Another way in which addiction can influence hair loss is through the creation of compulsive behaviors. Most of the time, a person who is addicted to a substance will not even realize that they have a compulsive disorder.
Compulsive Behaviors and Hair Loss
Compulsive behaviors are the most common connection between hair loss and addiction. There are two notable disorders that may lead to hair loss: Trichotillomania and Dermatillomania. Trichotillomania, also known as a hair-pulling disorder, is especially harmful. As mentioned previously, forceful hair pulling will damage your hair follicles, making them unable to do their job properly.
Dermatillomania will have you compulsively scratch your skin, potentially causing injuries and even scarring. People who develop dermatillomania tend to experience strong anxiety that is only relieved when they pick at something. Some people do not even realize that they are doing this. Picking at your scalp will inevitably lead to hair loss over time.
While you may develop each disorder due to family history, age, or stress, it is much more likely that you develop them by being addicted to a substance. If you notice the warning signs of either trichotillomania or dermatillomania and you also think you may have an addiction problem, seek treatment immediately.
Seeking Help and Treatment
If you are suffering from drug-induced hair loss, it is very important to review any medications you are taking as the first thing you do. Talk them over with your doctor and your pharmacist. If you don’t know what is causing your hair loss, you will need to do a blood test, pull test, scalp biopsy, and light microscopy. These tests will allow you to figure out the best course of treatment.
If you are also suffering from addiction, the best thing to do is to seek addiction treatment before treating hair loss. There are numerous options that can help you regain control over your life, such as outpatient and inpatient rehab Florida programs. Your choice of program will depend on how severe your addiction might be.
Throughout these programs, you will have access to various options that can help you overcome your addiction, including:
- Lifestyle Coaching
Furthermore, if you choose inpatient treatment, you will have access to 24/7 professional medical care and monitoring. Other options are less intensive but may allow you to continue living your life as normal, with a few weekly visits to the treatment facility.
There is one issue with seeking professional treatment, however. Even though we live in an age of freely available information, there is still quite a bit of stigma concerning addiction.
Overcoming the stigma surrounding addiction and hair loss
If your hair loss is related to addiction, the best thing to do is seek treatment. However, doing so might open you up to addiction stigma (negative attitudes from other people). Many people still wrongly believe that addiction is an expression of personal weakness and that only “bad” people succumb to it. This is why almost 9 out of 10 people who are suffering from any mental health issues have experienced this stigma at some point. The issue with stigma is that it prevents many people from identifying themselves as being ill and seeking proper treatment.
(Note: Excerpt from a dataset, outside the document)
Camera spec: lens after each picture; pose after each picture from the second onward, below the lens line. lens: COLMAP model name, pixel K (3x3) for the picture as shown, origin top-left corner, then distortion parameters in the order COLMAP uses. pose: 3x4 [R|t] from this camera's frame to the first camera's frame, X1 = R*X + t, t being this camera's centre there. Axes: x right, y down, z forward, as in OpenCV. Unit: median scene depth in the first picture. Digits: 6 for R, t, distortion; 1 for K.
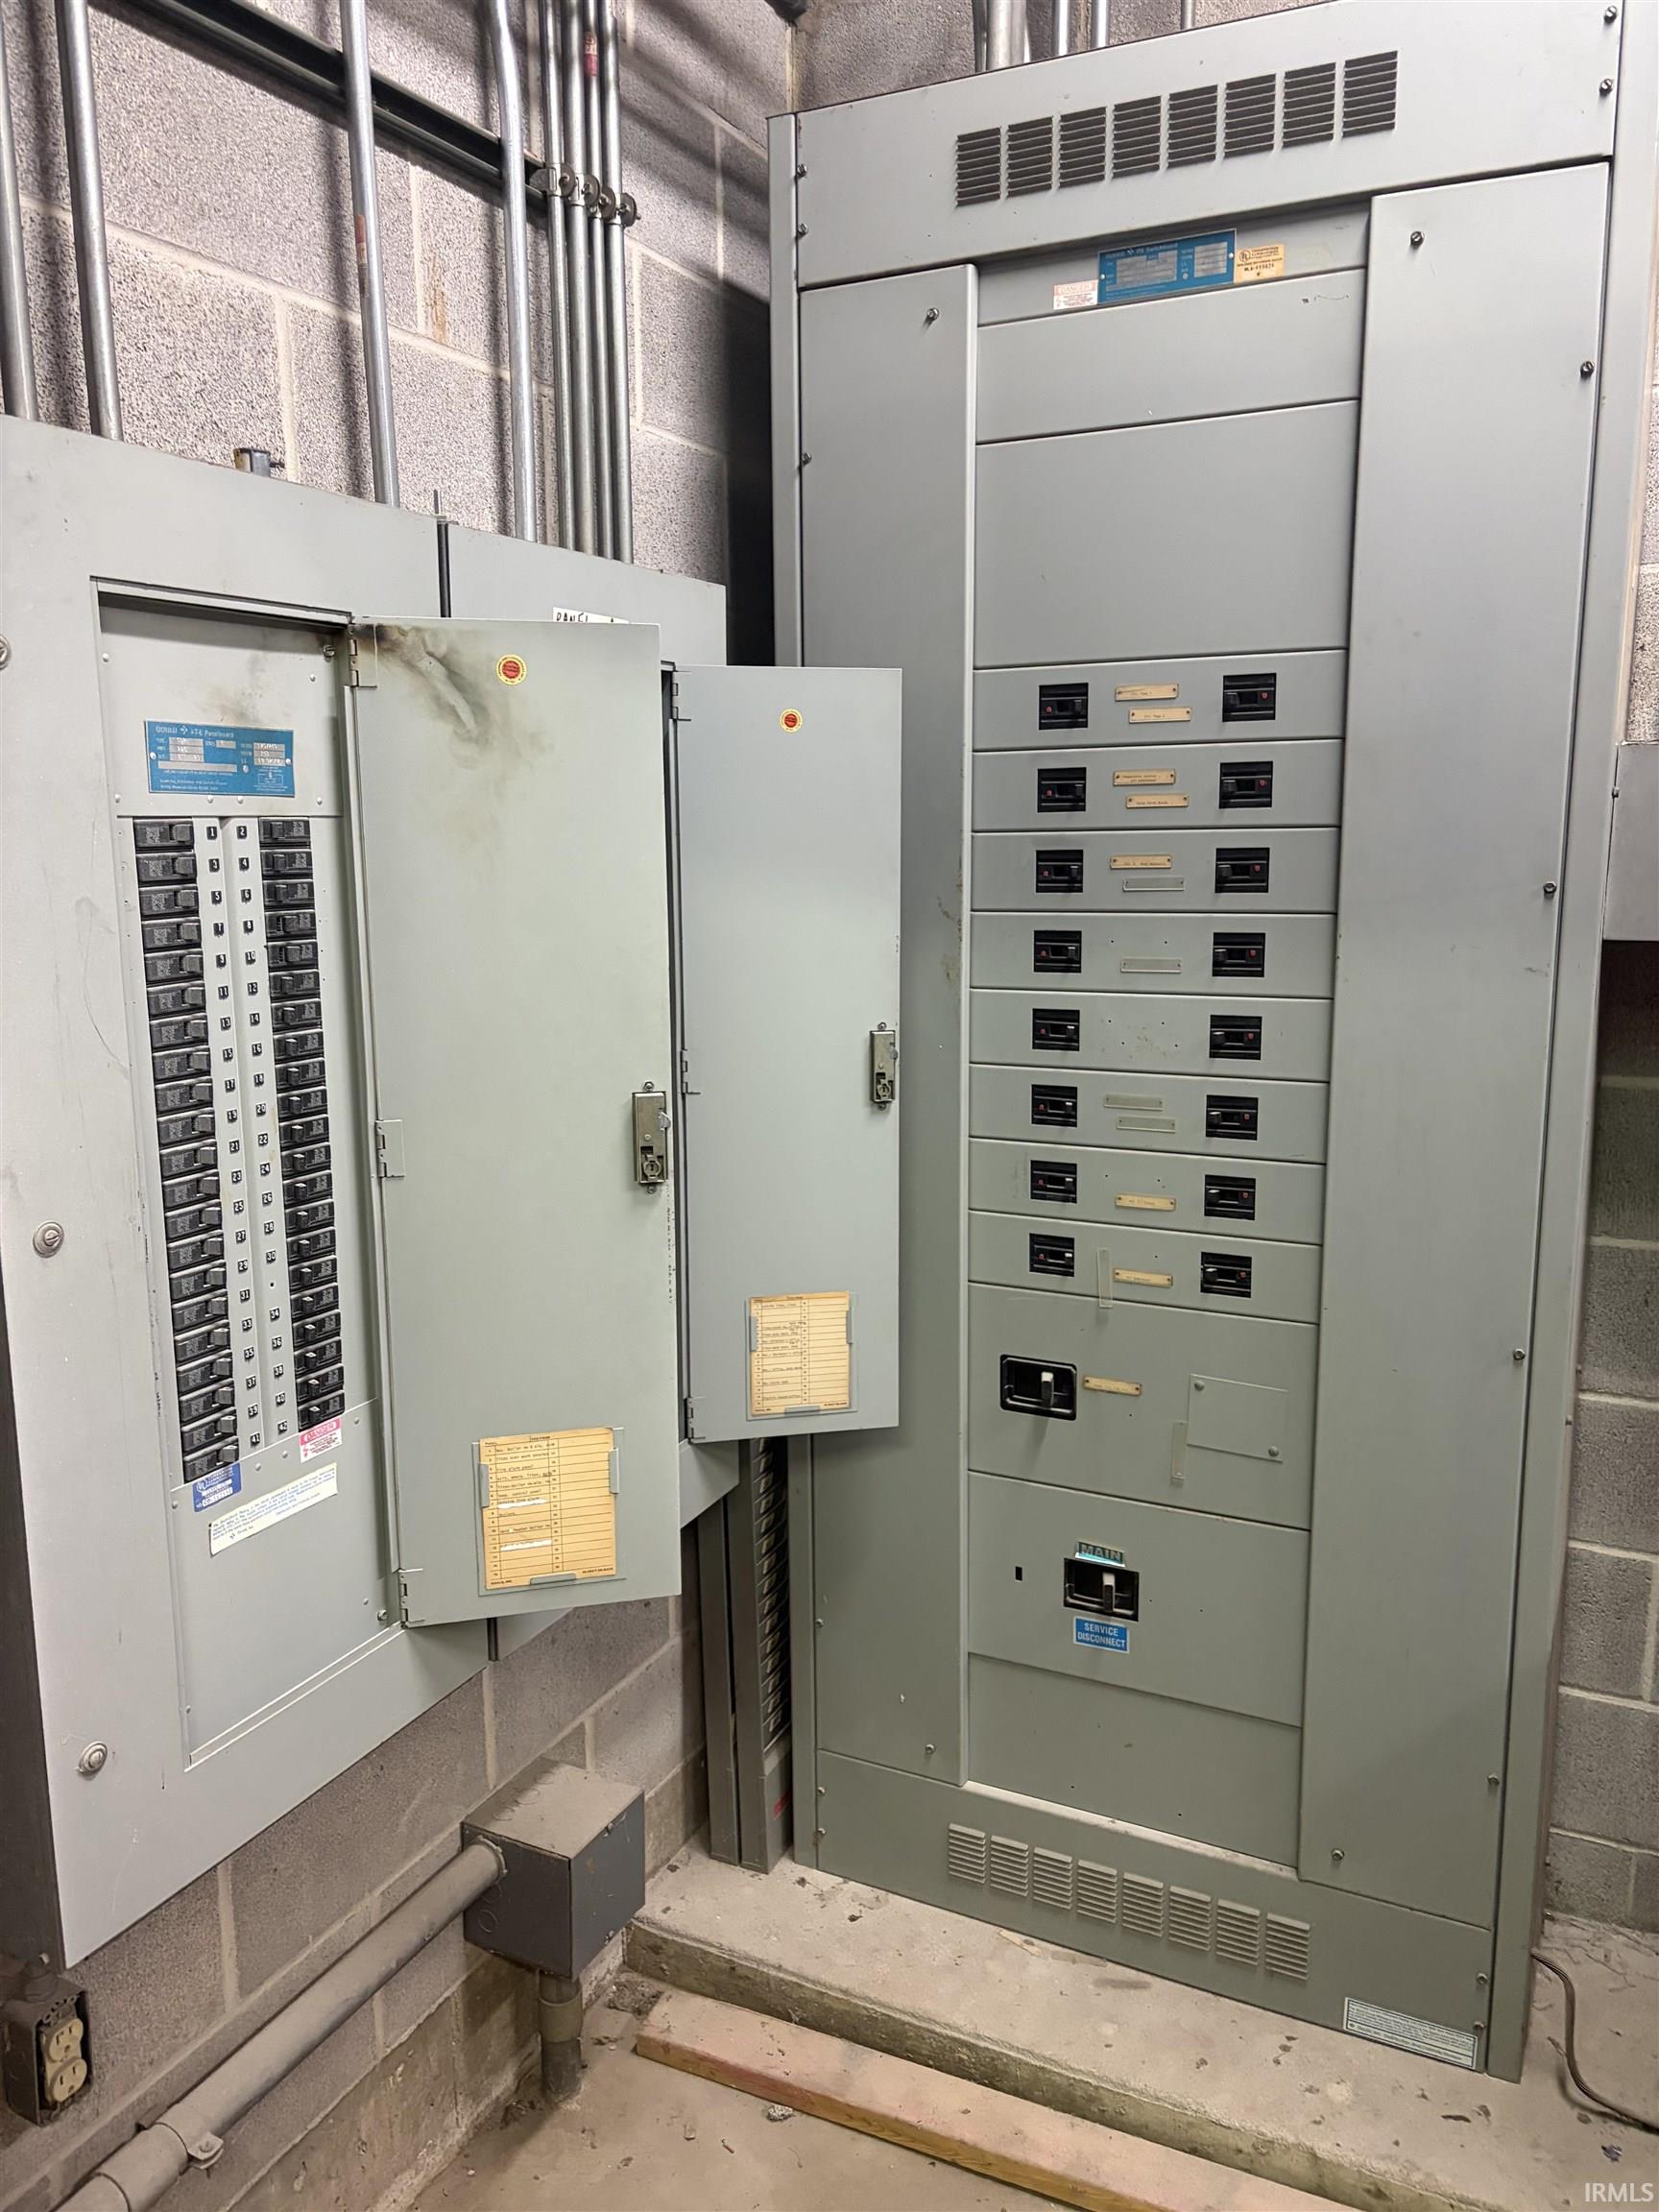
lens RADIAL K [[1652.1, 0, 819.6], [0, 1652.1, 1103.8], [0, 0, 1]] dist [0.007152, -0.017608]
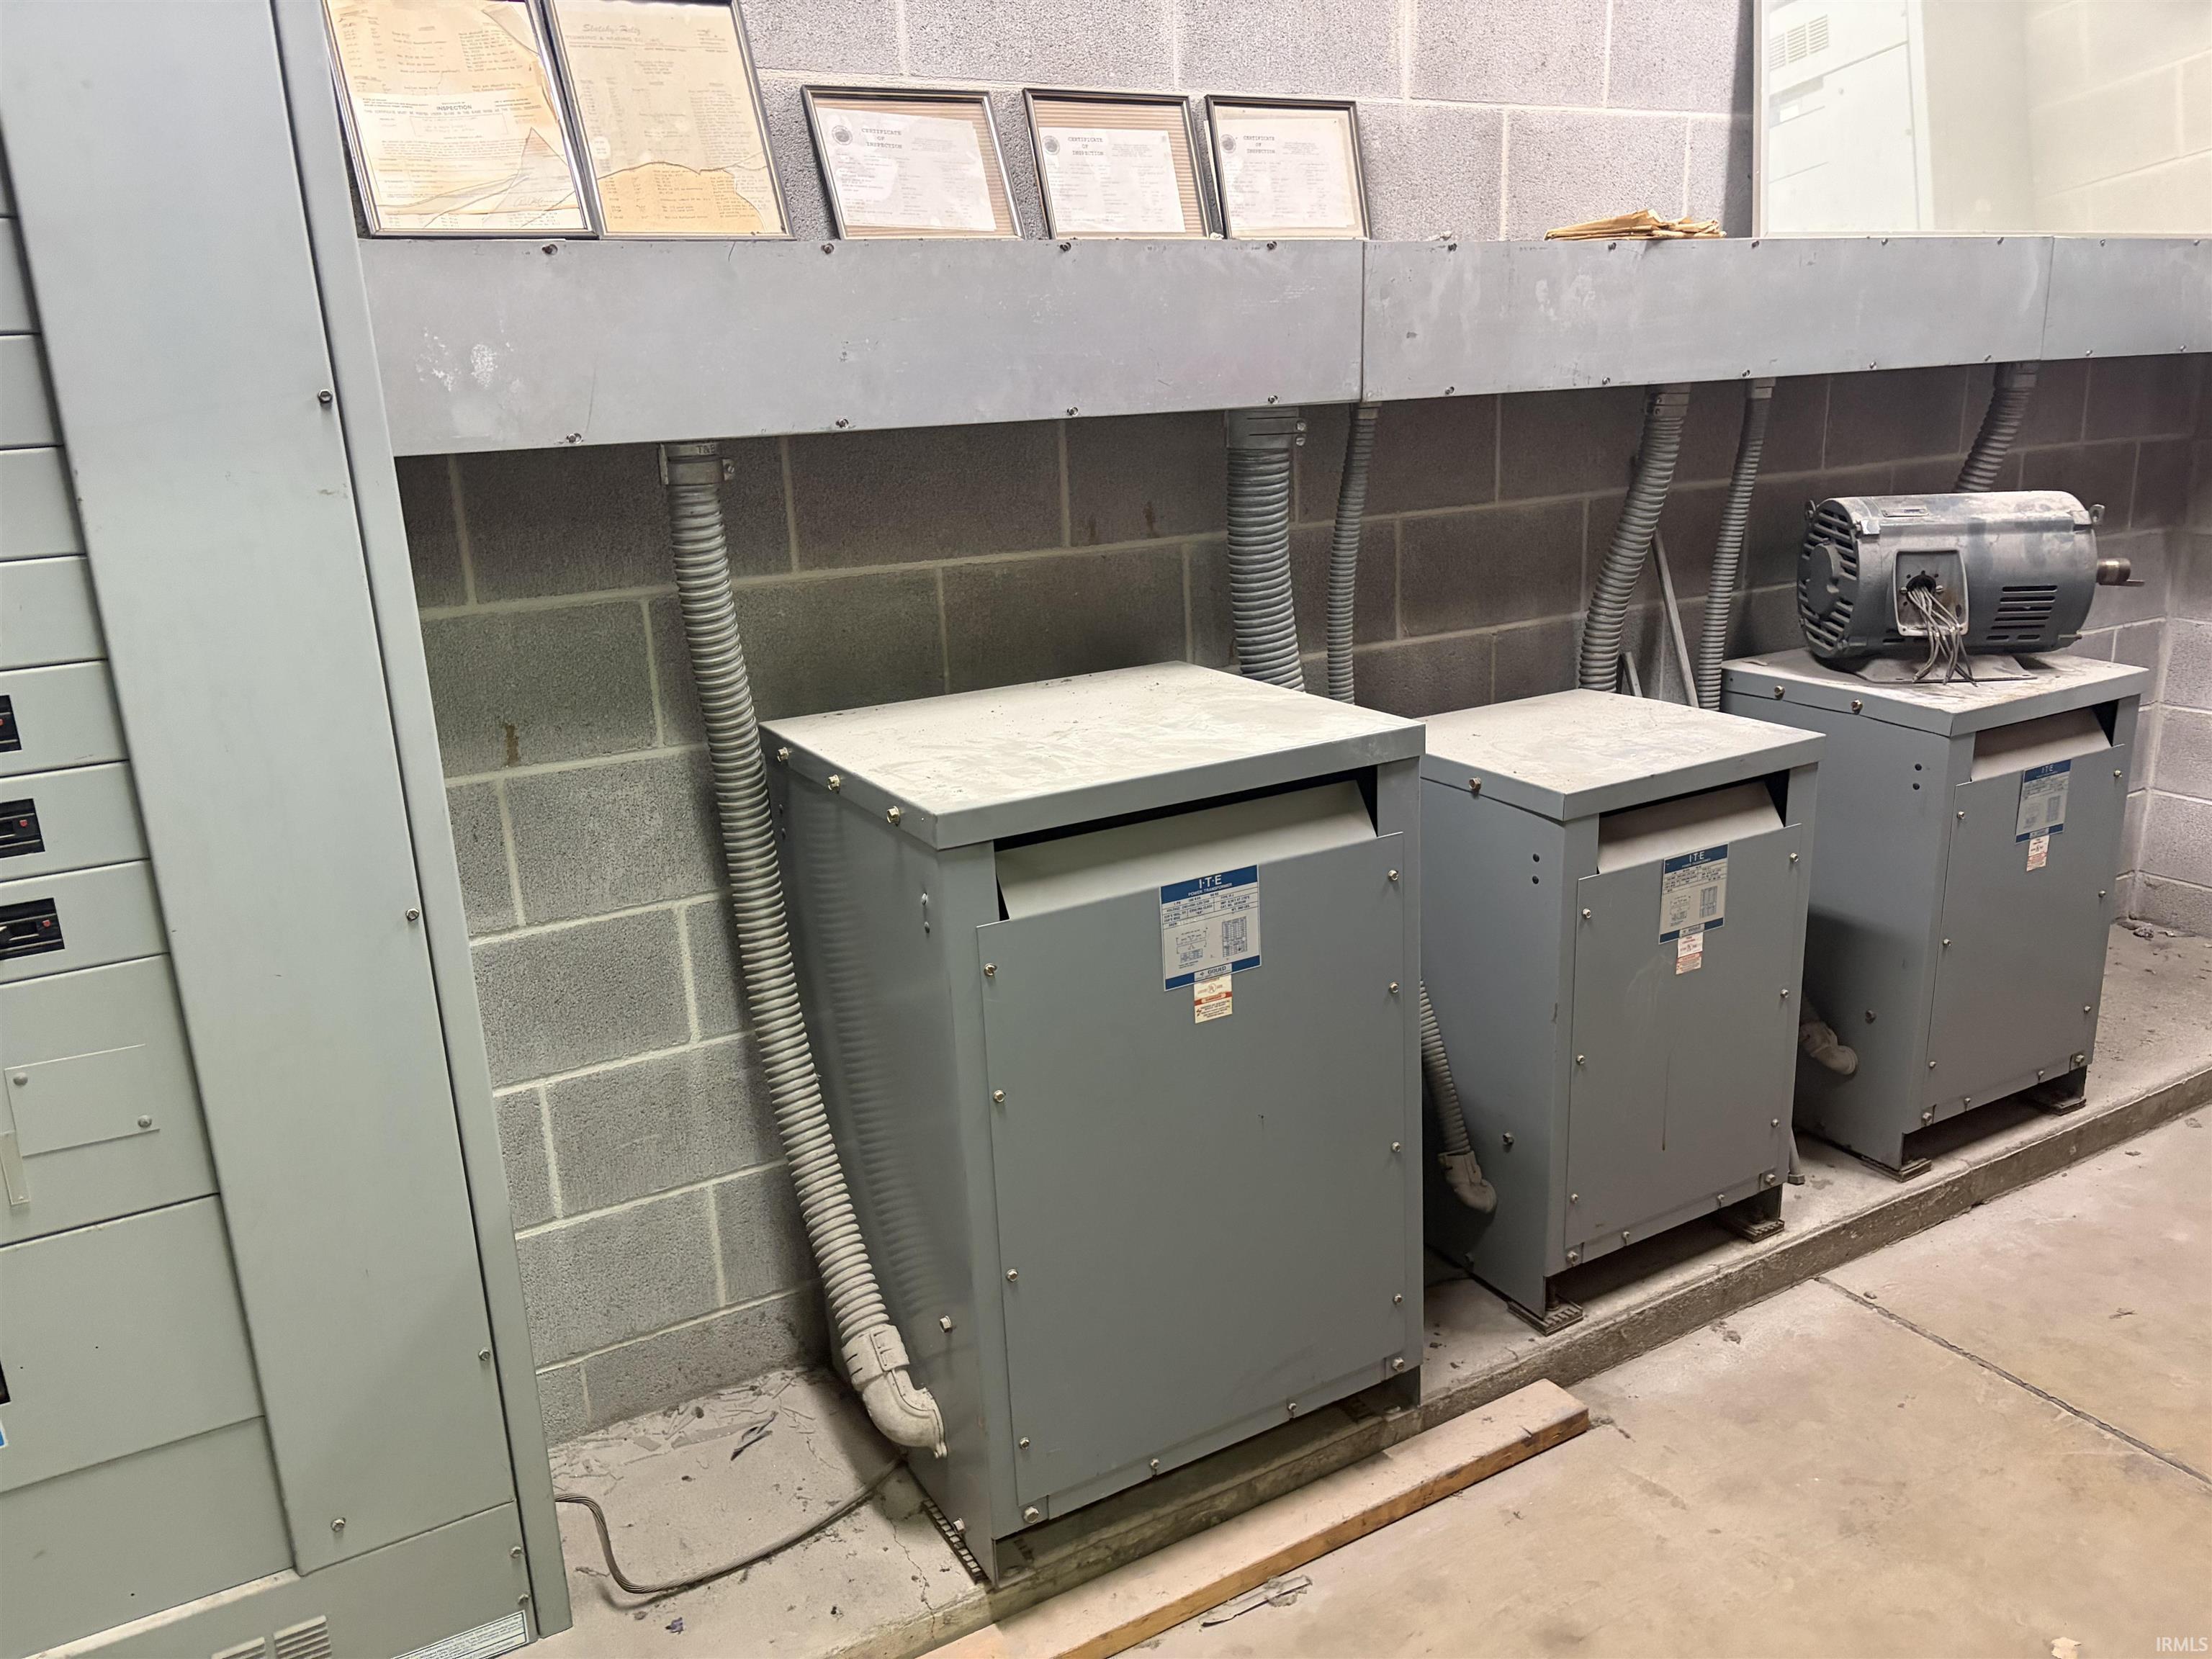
lens RADIAL K [[1652.1, 0, 1107.5], [0, 1652.1, 818.6], [0, 0, 1]] dist [0.007152, -0.017608]
pose [[0.549506, -0.234973, 0.801768, -0.082196], [0.176410, 0.970633, 0.163557, 0.016283], [-0.816654, 0.051564, 0.574820, 0.139837]]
To overcome stigma, you will want to talk openly about addiction whenever possible, try to be compassionate, and learn more about addiction itself. By doing so, you will be in the best position to influence other people and help them realize that their way of thinking is wrong. Once the word finally gets out to the common person that addiction is a disease and not a character flaw, things will change.
The connection between hair loss and addiction is clearly evident. Luckily, treating the addiction will usually remove the associated hair loss. Therefore, it is always in your best interest to seek addiction treatment as soon as possible, before it has the chance to create long-lasting effects.